Dolittle (ドリトル)
- Paradigm: multi-paradigm: Object-oriented
- Designed by: KANEMUNE Susumu (兼宗進)
- Developer: Osaka Electro-Communication University
- Stable release: 2.3 / September 2011

Influenced by
- LOGO

= Dolittle (programming language) =

Programming language

Dolittle (Japanese ドリトル doritoru) is a programming language developed at the Osaka Electro-Communication University. Unlike the majority of programming languages it uses keywords based on Japanese and is written in Japanese script. It is named after the character Dr. Dolittle. It is easier for learners whose native language is Japanese to make early progress in understanding programming.

==Features==
The language uses Japanese keywords, although Korean and English-based versions of the language also exist. The syntax is based on Japanese word order (Subject Object Verb), which is unnatural in English. The language is prototype-based and object-oriented.

The language has native facilities for Turtle graphics, including easy-to-use collision detection, and musical output using the Sakura library and notation to generate Midi. The language has been ported to Arduino for robotic systems.

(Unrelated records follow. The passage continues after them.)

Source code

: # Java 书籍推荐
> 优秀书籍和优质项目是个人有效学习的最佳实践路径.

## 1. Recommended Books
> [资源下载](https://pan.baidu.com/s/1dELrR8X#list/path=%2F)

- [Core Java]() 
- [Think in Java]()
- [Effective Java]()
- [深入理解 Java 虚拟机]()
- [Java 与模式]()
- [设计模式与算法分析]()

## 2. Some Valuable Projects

The language is implemented in Java, and so runs on a range of systems. It is distributed for free, and in an online version.

==Example program==
This example creates two turtles and two buttons for controlling them.

かめ太＝タートル！作る。
カメ＝タートル！　作る。
時計＝タイマー！　作る　0.1秒　間隔　500回　回数。 時計！　「かめ太！　１０　歩く」　実行。
左＝ボタン！”左”作る。 左：動作＝「かめ太！　２０　左回り」。
右＝ボタン！”右”作る。 右：動作＝「かめ太！　１０　右回り」。